Additionally, it set an accuracy record of nearly 72% for a thousand class image classification on the ImageNet dataset, using 465 KB of memory. The researchers tested for what’s known as visual wake words, how well their MCU vision model could identify the presence of a person in an image, and even with a limited memory of just 30KB, achieves over 90% accuracy, beating the previous advanced method. This means that the method is quite precise and could be implemented to help, for example, smarthome applications.

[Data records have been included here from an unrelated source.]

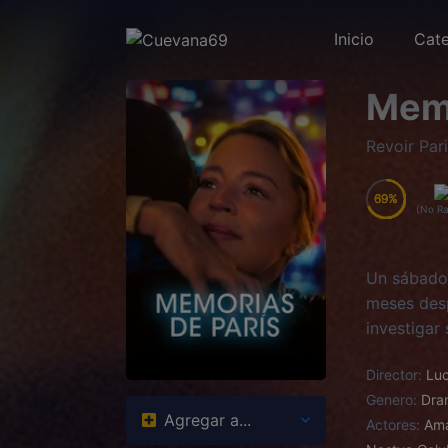
Inicio
Cate
Memo
Revoir Par
69
69
69
69
(No Ra
Un sábado 
meses desp
investigar
Director:
Luc
Genero:
Dra
Agregar a...
Actores:
Am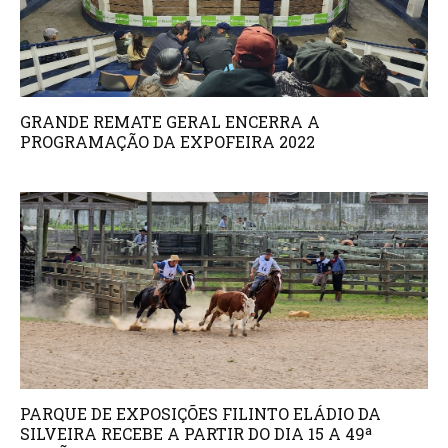
GRANDE REMATE GERAL ENCERRA A
PROGRAMAÇÃO DA EXPOFEIRA 2022
PARQUE DE EXPOSIÇÕES FILINTO ELÁDIO DA
SILVEIRA RECEBE A PARTIR DO DIA 15 A 49ª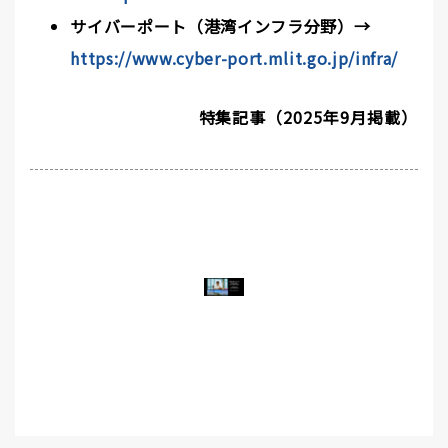
サイバーポート（港湾インフラ分野）→
https://www.cyber-port.mlit.go.jp/infra/
特集記事（2025年9月掲載）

With the high precision and the low energy consumption and the low costs, the performance of MCUNetV2 opens up new IoT applications. Because of their limited memory, Han says, vision systems in IoT devices were previously only considered good for basic image classification tasks, but their work has helped expand the possibilities for using TinyML. Additionally, the research team envisions it in a wide variety of areas, from monitoring sleep and joint movement in the healthcare industry, to exercise training and movements like a golf swing, to plant identification in agriculture and smarter manufacturing. , from the identification of screws and nuts to the detection of defective machines.
We really tried to make these large-scale, real-world applications a reality, says Han. “Without GPUs or special hardware, our technology is so small that it can run on these cheap little IoT devices and run real world applications like these: visual trigger words, face mask recognition, and person recognition. This opens the door to a new way of realizing small artificial intelligence and mobile vision.